Ta strona została uwierzytelniona.

nie chcąc tu być dłużej; poszedłem do czeladzi, sądząc, że ochłonąwszy pojedzie ze mną, ale pachołkowie księdza pilnowali moich i jak więźniów ich trzymali.
Ani mi dali przystąpić do nich. Musiałem sam sobie konia wyprowadzić, a miałem wierzchowca doskonałego, deresza, którego ledwie zoczywszy Pieniążek uzdę mi z rąk wyrwał i zabrał go sobie. Sakwy nawet i siodła nie mogłem ocalić, gdyż natychmiast swoich koni podosiadawszy, jednego luzem prowadząc, mnie pieszego zostawili, śmiejąc się na pożegnanie.
W sakwach suknie i część pieniędzy starosty się znajdowała, szczęściem żem coś grosza miał w małej kalecie u pasa.
Zostałem tak więc pośród lasu sam jeden i pieszo.

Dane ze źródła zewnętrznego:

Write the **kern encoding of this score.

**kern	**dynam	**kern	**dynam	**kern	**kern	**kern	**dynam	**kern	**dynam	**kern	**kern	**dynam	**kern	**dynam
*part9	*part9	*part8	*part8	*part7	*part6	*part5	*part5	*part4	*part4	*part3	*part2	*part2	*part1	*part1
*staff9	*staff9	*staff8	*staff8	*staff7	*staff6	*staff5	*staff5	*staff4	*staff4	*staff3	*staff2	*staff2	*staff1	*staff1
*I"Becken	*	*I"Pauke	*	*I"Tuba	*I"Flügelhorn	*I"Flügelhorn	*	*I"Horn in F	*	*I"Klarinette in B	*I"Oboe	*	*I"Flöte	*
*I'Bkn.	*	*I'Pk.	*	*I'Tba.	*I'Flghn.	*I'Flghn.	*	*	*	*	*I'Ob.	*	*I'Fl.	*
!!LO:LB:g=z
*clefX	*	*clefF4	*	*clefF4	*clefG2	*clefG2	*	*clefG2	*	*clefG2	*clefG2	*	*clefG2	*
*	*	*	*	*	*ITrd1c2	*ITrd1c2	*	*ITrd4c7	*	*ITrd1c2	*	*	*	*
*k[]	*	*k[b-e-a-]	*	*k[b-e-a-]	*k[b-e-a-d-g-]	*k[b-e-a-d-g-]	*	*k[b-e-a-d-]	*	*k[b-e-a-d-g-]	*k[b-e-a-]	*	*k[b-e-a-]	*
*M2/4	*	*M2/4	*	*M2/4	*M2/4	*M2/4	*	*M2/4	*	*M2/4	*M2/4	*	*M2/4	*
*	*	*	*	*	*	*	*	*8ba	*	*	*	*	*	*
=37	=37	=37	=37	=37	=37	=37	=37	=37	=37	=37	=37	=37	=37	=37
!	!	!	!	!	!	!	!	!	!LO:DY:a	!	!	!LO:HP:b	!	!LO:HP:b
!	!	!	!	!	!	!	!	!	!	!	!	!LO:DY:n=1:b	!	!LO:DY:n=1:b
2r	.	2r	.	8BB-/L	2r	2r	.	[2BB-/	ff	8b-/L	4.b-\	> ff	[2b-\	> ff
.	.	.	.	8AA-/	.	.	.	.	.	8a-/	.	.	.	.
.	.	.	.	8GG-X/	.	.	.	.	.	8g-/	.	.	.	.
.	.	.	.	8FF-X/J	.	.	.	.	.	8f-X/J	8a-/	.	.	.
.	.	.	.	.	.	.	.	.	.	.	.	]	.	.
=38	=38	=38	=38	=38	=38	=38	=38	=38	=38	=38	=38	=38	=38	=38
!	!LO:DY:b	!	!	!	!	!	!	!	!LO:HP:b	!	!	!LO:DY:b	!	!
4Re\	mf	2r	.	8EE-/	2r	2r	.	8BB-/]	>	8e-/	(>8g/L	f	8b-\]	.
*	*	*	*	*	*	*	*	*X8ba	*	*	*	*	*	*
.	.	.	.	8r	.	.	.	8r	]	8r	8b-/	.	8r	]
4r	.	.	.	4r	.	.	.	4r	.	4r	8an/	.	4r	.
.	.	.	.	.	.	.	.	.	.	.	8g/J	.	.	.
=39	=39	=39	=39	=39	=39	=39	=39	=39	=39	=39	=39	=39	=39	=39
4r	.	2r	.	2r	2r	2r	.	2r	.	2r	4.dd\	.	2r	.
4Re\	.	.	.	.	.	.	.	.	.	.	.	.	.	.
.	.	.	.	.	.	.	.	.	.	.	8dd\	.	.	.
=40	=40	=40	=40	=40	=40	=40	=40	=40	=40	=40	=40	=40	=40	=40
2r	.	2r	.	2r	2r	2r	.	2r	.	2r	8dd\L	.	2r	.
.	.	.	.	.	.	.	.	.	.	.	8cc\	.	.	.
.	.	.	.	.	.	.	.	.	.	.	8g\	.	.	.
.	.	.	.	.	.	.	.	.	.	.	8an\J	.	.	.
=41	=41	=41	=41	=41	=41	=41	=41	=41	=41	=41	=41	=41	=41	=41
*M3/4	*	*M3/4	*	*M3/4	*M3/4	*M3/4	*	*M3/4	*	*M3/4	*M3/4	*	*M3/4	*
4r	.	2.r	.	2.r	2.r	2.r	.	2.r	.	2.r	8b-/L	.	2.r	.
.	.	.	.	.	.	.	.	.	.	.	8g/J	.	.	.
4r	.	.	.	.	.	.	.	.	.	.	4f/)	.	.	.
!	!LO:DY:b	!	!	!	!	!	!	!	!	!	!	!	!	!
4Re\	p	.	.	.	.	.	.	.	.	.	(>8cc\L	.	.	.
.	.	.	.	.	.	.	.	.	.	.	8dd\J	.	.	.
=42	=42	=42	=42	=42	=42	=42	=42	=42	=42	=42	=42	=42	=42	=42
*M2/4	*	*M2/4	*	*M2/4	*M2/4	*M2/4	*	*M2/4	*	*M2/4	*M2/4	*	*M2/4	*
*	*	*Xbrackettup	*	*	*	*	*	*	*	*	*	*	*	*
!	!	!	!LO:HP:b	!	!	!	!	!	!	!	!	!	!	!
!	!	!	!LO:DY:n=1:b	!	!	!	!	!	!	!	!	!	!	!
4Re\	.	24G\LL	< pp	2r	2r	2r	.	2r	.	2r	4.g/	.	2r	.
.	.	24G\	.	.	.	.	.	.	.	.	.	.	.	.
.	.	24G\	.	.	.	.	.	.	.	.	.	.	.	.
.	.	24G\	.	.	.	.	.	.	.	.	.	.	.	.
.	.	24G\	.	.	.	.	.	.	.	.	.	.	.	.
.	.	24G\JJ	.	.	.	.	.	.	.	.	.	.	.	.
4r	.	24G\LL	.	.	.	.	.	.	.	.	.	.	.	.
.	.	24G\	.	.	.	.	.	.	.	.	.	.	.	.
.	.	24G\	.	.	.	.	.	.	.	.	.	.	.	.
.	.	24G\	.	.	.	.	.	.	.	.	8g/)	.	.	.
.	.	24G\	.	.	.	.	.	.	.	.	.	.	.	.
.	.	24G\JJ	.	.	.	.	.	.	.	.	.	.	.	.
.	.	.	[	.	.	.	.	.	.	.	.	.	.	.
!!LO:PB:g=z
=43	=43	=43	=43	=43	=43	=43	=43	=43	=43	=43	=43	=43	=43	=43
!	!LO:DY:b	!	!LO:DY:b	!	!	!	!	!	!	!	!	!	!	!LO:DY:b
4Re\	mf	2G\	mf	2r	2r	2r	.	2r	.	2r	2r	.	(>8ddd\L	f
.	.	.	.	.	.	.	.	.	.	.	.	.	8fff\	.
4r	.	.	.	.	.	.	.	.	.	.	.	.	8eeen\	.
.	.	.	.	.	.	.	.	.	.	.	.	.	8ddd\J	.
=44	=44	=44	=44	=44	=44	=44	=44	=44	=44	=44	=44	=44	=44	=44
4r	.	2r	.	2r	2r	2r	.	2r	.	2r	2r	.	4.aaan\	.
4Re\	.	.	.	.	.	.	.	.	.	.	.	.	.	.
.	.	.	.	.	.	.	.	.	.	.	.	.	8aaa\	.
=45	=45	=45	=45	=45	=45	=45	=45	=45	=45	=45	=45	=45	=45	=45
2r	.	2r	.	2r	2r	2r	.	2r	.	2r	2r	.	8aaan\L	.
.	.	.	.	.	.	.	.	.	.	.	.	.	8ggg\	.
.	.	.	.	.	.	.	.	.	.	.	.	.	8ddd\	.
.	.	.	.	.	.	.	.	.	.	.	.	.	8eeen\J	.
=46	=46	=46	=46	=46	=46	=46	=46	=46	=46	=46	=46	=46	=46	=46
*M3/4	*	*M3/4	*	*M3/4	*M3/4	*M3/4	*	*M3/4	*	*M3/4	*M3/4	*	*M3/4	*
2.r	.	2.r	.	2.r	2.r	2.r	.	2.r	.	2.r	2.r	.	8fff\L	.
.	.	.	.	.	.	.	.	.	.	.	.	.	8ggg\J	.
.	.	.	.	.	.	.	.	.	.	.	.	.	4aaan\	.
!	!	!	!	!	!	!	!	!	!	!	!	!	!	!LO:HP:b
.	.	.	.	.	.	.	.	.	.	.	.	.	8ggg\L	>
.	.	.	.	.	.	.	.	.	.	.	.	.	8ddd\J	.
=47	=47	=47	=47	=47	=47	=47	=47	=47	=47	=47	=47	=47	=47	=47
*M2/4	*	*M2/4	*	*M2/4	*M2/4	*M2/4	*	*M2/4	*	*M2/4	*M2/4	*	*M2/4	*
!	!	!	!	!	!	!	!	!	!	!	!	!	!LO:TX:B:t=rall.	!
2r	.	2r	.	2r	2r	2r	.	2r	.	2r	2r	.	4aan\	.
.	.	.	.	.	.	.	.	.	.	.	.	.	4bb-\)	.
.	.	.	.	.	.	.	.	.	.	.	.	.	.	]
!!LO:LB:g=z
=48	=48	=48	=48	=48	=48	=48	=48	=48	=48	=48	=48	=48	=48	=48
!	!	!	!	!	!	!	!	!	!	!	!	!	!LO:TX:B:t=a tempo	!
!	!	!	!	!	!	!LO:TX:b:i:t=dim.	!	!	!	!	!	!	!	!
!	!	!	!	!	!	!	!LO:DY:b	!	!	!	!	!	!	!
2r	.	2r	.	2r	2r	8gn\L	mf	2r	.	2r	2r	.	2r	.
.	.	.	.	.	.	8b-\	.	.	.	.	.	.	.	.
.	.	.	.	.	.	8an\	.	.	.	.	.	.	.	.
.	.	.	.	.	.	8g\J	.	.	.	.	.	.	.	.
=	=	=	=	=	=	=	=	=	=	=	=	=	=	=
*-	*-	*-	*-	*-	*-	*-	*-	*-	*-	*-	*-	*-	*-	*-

Dróg nie znając, gdy w puszczy łatwo się obłąkać było, musiałem pozostać oczekując ażali na wielkim gościńcu nie trafi się podwoda ku Krakowu lub kupcy albo szlachta, coby mnie poratować mogli.
Ległem na siano, o razowym chlebie i wodzie pośniadawszy, bo w gospodzie mało co więcej znaleźć było można. Trafił się dzień tak nieszczęśliwy, że oprócz dwu żebraków na odpust idących i jednego kmiecia z podwodą, który mi nie mógł być żadną pomocą, nie doczekałem się nikogo do wieczora. Pod noc dopiero kilku jezdnych nadciągnęło.
A i na tych doznałem zawodu. Dwu z nich rannych było, a trzeci, któremu się zbójom z rąk wyrwać udało, nie miał jak tego jednego konia, na którym uciekł.
Opowiedziałem im przygodę moją nie mianując nazwiska tego, który mnie pieszym uczynił i odarł; oni też o swojej mówiąc, gdy mi napastnika i jego ludzi opisali, poznałem zaraz, że nie kto inny tylko Pieniążek ich złupił, próbując szczęścia.